» **Task**
Which lines to output? The line containing "One object in" and every line after it in the data below, each copied exactly.

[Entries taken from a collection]
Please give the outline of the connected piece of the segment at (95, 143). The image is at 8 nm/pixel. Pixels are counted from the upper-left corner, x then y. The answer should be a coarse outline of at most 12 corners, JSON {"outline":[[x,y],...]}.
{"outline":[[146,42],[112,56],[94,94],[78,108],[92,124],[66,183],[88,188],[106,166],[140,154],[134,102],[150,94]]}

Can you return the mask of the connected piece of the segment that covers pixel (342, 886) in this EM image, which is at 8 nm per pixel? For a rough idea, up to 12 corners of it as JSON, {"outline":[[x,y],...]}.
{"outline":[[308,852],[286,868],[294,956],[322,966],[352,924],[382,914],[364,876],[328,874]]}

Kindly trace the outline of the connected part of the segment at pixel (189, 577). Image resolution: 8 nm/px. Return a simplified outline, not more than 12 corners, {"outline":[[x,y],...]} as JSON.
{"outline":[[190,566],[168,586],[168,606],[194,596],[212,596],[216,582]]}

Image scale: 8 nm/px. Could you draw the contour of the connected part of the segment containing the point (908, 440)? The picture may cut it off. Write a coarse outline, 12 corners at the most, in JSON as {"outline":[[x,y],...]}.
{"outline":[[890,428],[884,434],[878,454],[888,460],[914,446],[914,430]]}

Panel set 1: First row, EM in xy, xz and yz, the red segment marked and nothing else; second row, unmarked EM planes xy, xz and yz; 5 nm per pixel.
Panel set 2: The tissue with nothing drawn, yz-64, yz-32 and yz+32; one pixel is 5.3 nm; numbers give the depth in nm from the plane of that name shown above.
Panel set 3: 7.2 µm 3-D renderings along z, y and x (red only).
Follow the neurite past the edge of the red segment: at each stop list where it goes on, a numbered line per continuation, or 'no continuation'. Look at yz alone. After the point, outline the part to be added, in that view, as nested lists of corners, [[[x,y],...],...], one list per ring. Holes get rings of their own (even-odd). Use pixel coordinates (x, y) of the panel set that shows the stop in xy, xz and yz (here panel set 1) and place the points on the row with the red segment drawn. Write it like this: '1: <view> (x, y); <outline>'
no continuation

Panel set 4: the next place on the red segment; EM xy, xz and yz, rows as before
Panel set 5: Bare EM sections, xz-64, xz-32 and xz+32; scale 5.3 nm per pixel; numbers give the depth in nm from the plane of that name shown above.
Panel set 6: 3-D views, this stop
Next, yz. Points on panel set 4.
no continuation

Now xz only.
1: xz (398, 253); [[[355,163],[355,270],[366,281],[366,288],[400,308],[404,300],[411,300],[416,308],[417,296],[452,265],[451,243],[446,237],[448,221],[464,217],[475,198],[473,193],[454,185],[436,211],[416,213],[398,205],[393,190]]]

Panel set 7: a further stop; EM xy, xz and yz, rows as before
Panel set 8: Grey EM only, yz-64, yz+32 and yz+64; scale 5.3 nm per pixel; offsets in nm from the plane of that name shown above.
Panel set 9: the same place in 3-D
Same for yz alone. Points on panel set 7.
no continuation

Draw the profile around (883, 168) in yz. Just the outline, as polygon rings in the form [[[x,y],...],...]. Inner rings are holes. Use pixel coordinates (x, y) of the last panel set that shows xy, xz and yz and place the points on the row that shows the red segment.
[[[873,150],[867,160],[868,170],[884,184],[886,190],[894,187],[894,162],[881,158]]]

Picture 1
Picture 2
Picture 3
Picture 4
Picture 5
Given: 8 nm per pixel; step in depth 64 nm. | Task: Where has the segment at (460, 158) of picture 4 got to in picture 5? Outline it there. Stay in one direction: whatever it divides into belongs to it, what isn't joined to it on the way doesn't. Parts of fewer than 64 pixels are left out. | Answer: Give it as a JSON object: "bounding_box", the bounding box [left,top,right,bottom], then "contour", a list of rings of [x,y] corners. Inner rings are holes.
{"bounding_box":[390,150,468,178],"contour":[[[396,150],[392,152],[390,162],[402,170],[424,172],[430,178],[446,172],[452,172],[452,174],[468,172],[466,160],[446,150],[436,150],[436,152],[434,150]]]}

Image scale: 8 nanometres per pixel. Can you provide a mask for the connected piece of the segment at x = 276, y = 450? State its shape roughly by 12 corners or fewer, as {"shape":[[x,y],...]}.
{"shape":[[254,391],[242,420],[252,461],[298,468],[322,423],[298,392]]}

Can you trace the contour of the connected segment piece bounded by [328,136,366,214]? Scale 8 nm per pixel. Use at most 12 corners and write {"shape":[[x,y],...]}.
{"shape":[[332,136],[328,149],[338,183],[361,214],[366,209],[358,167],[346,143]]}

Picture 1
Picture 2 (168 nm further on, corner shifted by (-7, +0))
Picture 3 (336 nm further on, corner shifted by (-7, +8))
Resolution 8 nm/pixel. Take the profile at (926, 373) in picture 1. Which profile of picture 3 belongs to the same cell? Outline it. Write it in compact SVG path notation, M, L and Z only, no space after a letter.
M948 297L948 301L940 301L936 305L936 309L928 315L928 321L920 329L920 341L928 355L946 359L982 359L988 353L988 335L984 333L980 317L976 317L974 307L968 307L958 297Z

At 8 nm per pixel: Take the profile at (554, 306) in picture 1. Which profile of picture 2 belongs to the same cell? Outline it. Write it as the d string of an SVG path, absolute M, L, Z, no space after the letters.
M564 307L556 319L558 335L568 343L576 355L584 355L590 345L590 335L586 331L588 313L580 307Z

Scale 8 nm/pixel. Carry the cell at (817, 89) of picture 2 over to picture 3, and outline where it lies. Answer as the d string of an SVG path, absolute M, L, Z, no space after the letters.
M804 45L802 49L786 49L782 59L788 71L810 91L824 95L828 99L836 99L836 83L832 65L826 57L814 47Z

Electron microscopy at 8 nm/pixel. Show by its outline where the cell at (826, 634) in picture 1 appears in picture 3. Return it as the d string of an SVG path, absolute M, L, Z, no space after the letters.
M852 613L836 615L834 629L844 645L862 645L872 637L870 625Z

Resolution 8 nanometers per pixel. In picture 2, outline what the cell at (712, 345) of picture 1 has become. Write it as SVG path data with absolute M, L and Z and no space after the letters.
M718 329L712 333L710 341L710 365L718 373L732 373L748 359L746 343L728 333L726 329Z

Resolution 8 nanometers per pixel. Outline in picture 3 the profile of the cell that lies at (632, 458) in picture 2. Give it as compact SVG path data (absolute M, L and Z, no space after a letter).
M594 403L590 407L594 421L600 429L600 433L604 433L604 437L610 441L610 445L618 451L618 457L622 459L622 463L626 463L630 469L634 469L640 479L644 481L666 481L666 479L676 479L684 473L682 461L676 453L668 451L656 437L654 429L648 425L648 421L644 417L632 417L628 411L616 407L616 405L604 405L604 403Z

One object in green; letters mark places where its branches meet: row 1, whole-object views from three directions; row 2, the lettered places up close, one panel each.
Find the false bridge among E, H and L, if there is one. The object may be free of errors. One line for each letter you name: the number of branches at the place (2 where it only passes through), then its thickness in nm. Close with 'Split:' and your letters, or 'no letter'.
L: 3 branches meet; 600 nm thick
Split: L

» **Answer for this exercise**
One object in green; letters mark places where its branches meet: row 1, whole-object views from three directions; row 2, the lettered places up close, one panel each.
Find the false bridge among E, H and L, if there is one. The object may be free of errors. One line for each letter you name: the number of branches at the place (2 where it only passes through), then its thickness in nm. Close with 'Split:' and your letters, or 'no letter'.
L: 3 branches meet; 600 nm thick
Split: L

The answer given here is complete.